Minister Snopkov also dwelled on the transportation infrastructure and its prospects within the country.

“This is a major element of the economic space for Belarus and an essential element of the European and Eurasian systems. [Transport] is in itself one of the major components of the renascent Great Silk Road,” the minister said. According to him, approximately 110 million tons of cargo go through Belarus annually; “…and this is only the 40% capacity. This market segment alone can double in scope,” stated Snopkov.

According to the World Bank’s ‘Doing Business’ report, Belarus has been among the top legislative reformers over the few past years. There is potential here to buttress these determinations through greater transparency initiatives and via the development of new legislation on privatization. This framework is not unprecedented and can be wholly applied to the Belarusian model.

Minister Snopkov conversely believes that today and in the next one or two years to come (in the throws of aftermath from the global economic recession) would not be the best time for privatizing large state assets. Belarus, however, has been unwaveringly preparing for the time when the situation gets better and the country can pragmatically capitalize on the opportunities privatization brings.

“Under the World Bank technical project, we as a country have been testing the best world privatization practices at our National Investment and Privatization Agency. We are analyzing eight example companies in order to develop new laws on privatization, those which will be accountable and meet the best international standards,” Nikolai Snopkov said.

“In this way, we are preparing for a time when investors’ appetite and economic growth resume, steadfastly”.

The model works. As we have witnessed in China and its territories, in many Latin American emerging markets at the cusp of the BRIC echelon and indeed Africa’s economic steward, Nigeria, privatization can be the key to unlocking a budding nation’s potential; however, this transition must be one that is mutually beneficial and comfortable and attractive both for the nation and for the average foreign investor.

Unfortunately, even Sergei Rumas, Chairman of the Republic of Belarus’ Development Bank, admits that the nation currently faces many stereotypes ahead of its journey to prosperity.
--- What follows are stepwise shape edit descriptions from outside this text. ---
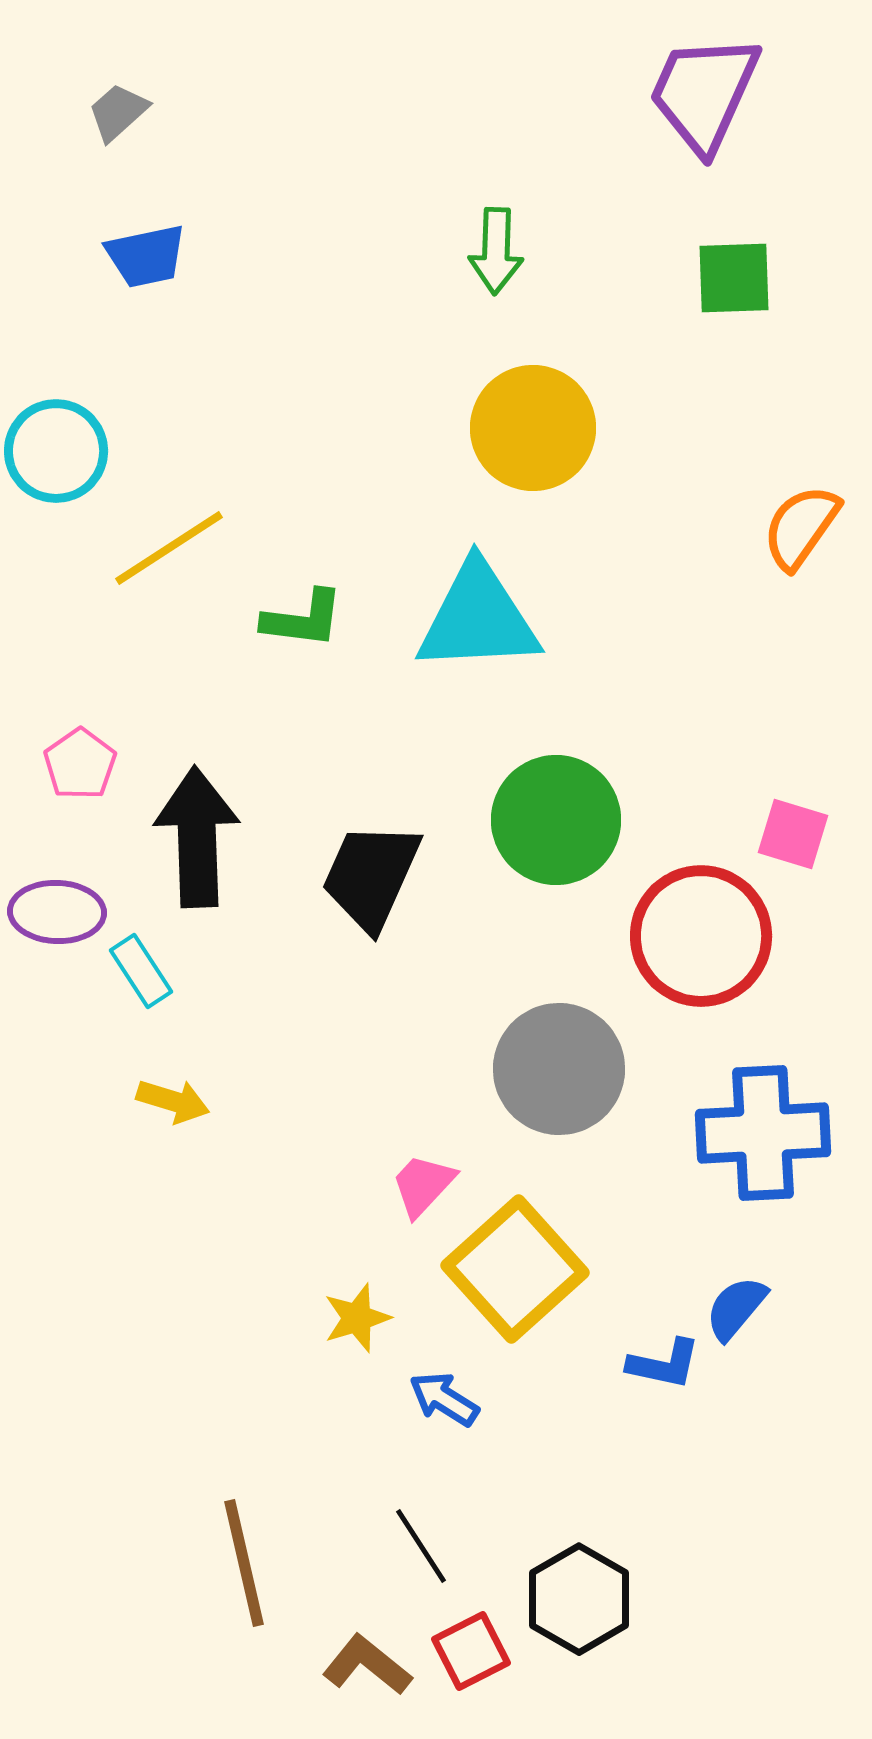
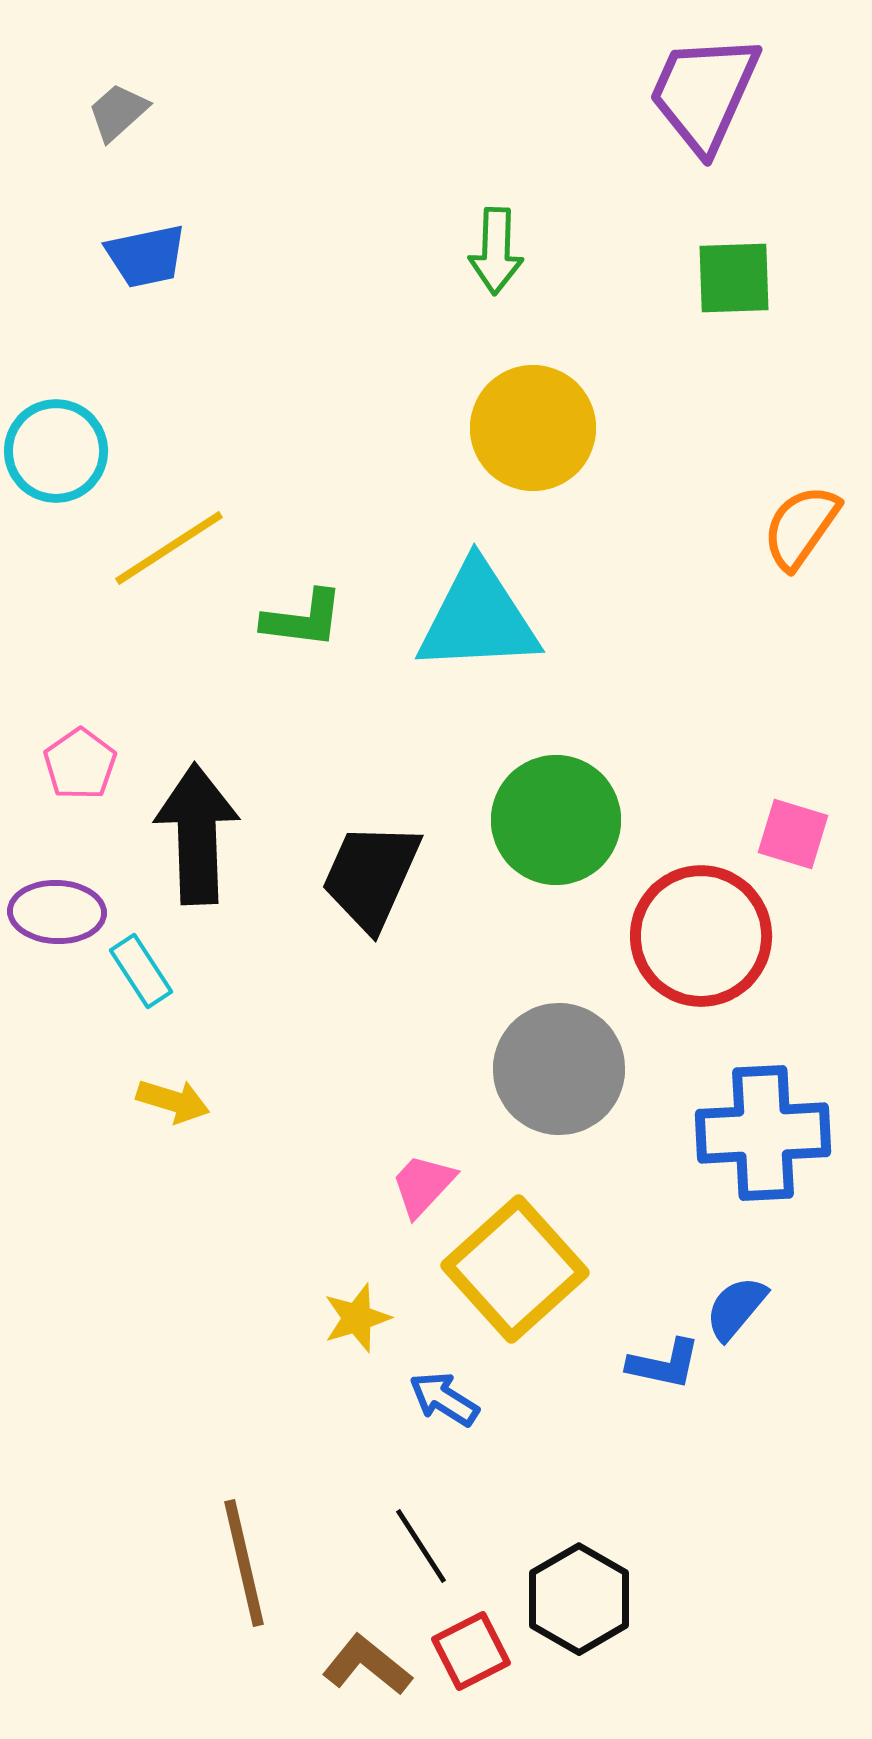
black arrow: moved 3 px up
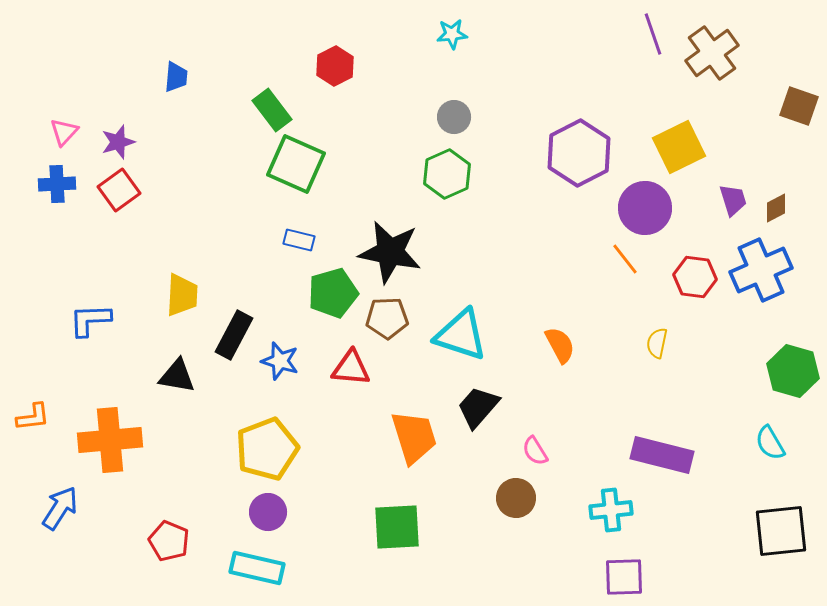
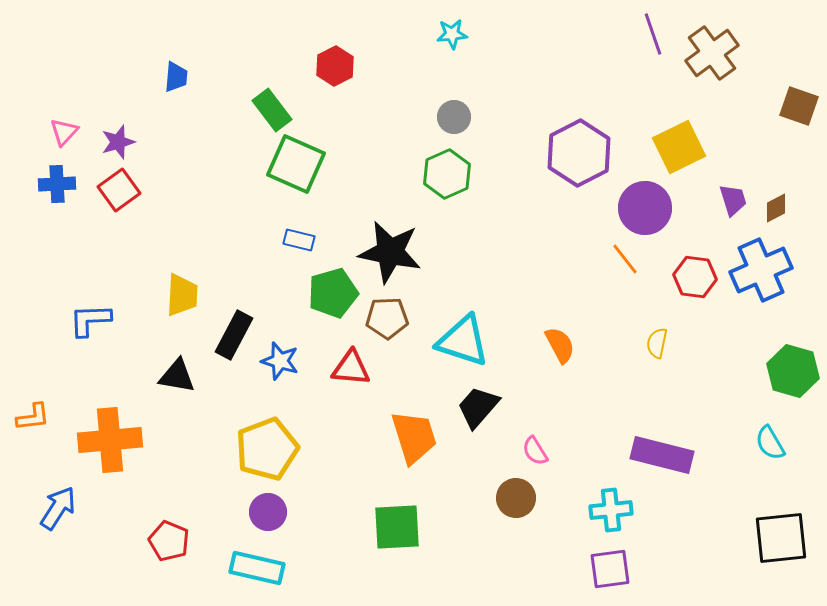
cyan triangle at (461, 335): moved 2 px right, 6 px down
blue arrow at (60, 508): moved 2 px left
black square at (781, 531): moved 7 px down
purple square at (624, 577): moved 14 px left, 8 px up; rotated 6 degrees counterclockwise
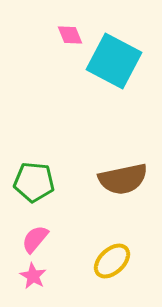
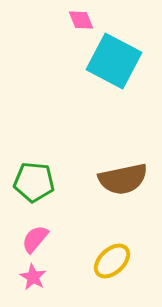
pink diamond: moved 11 px right, 15 px up
pink star: moved 1 px down
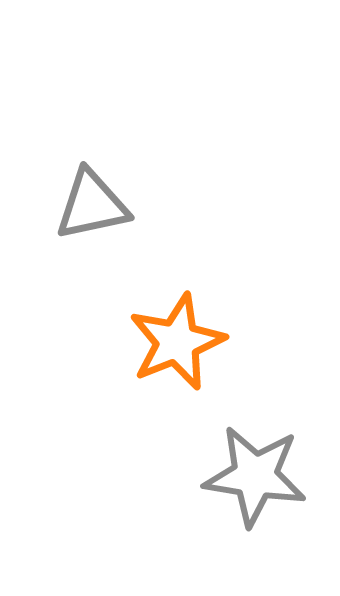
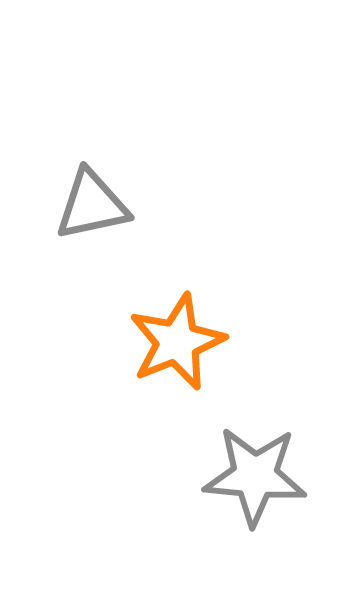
gray star: rotated 4 degrees counterclockwise
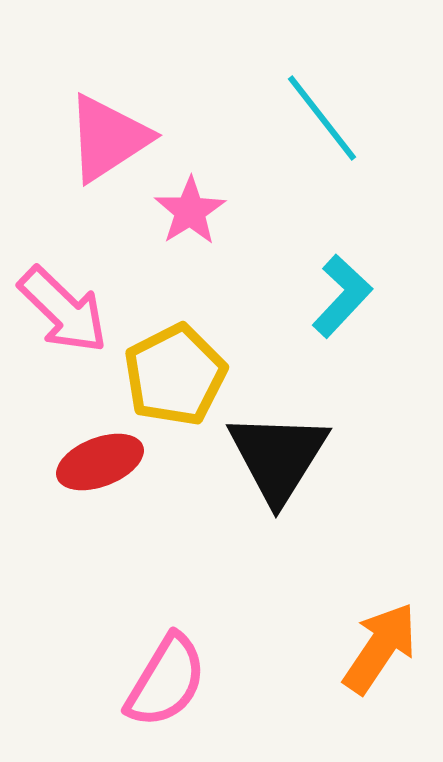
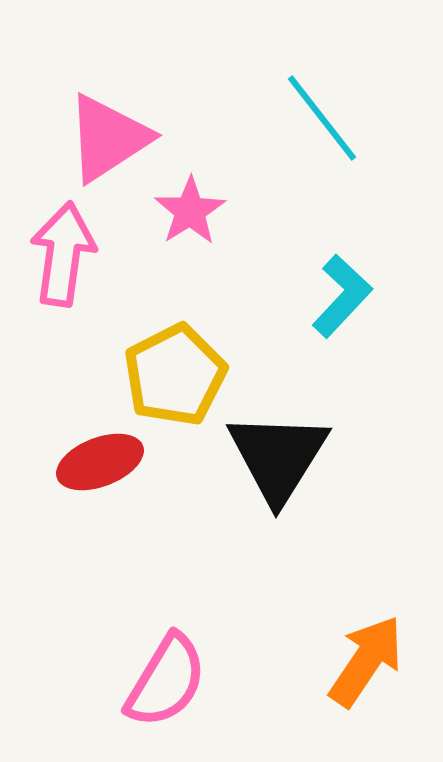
pink arrow: moved 56 px up; rotated 126 degrees counterclockwise
orange arrow: moved 14 px left, 13 px down
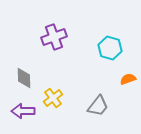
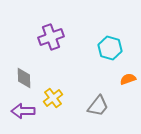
purple cross: moved 3 px left
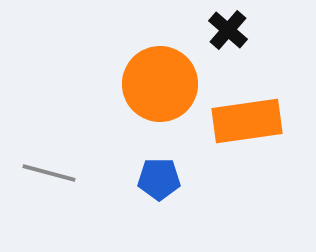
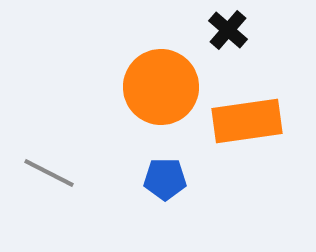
orange circle: moved 1 px right, 3 px down
gray line: rotated 12 degrees clockwise
blue pentagon: moved 6 px right
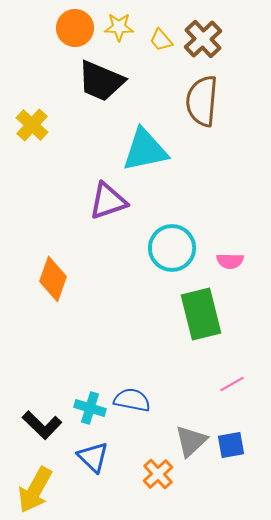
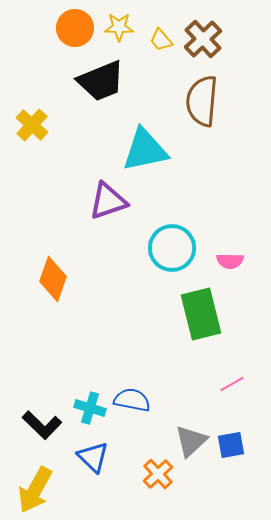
black trapezoid: rotated 45 degrees counterclockwise
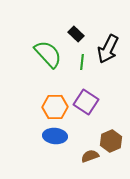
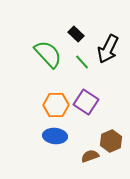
green line: rotated 49 degrees counterclockwise
orange hexagon: moved 1 px right, 2 px up
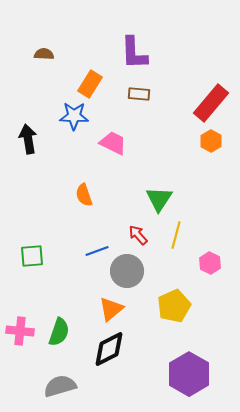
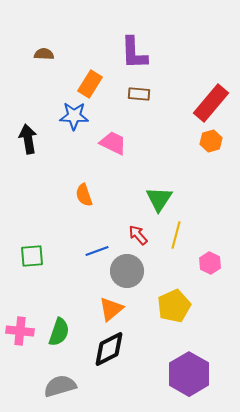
orange hexagon: rotated 15 degrees clockwise
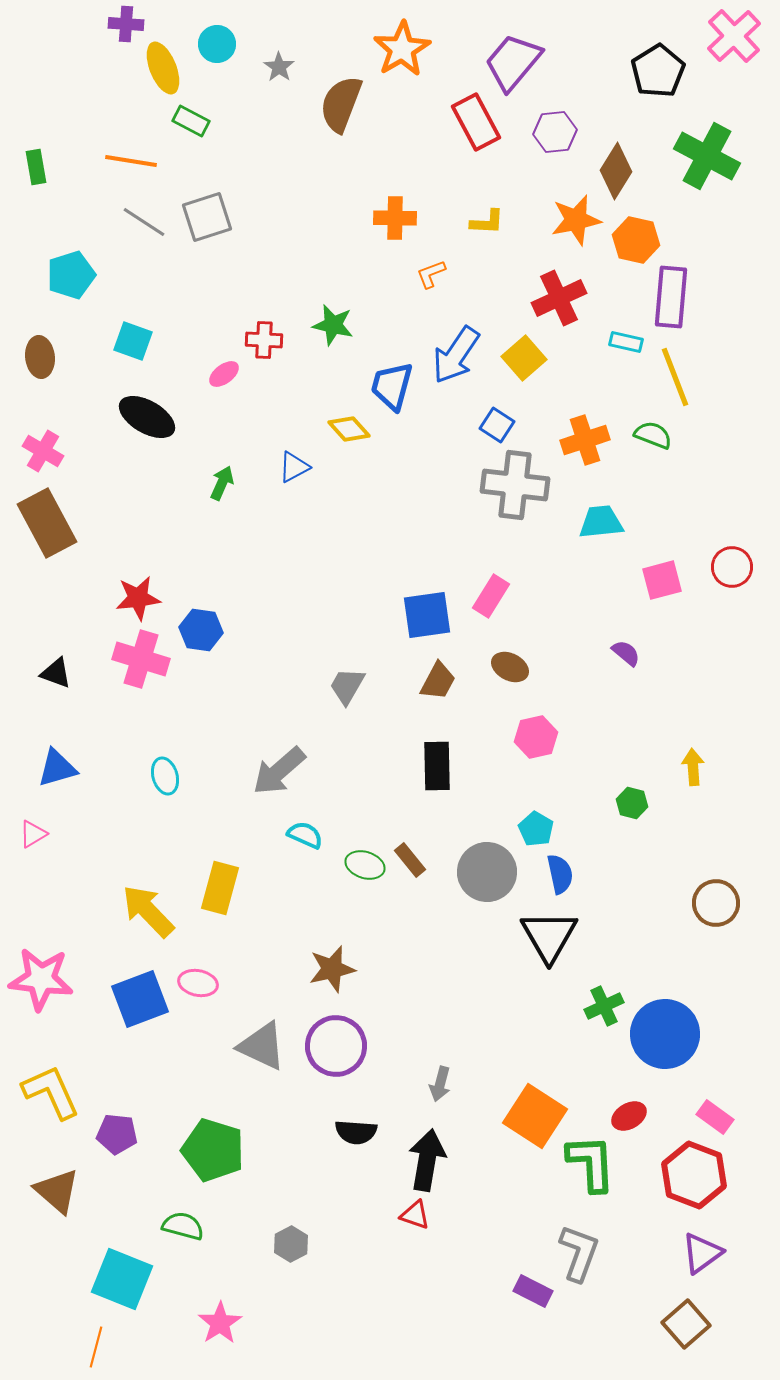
“Businessmen and women do not know what [will happen] if they come to Belarus, or if they will get access to the entire market of the Eurasian Economic Union [Belarus, Russia and Kazakhstan]. And so our task, the task of the officials and bankers, is to explain those benefits that foreign investors and financial institutions will get after coming to Belarus”.

And so it is clarity that is sacrosanct. It is promoting an understanding, an openness and the responsibility of government in not only attracting new business and making the climate for current more and more attractive as a permanent home, but in pragmatically offering insight and intelligence as to Belarus’ longstanding role as a trusted conduit for European integration.

Today, that role could be placed under no greater global microscope – time will tell if the Republic of Belarus is up for the challenge and can meet and exceed its ambitious, commendable roadmap ahead.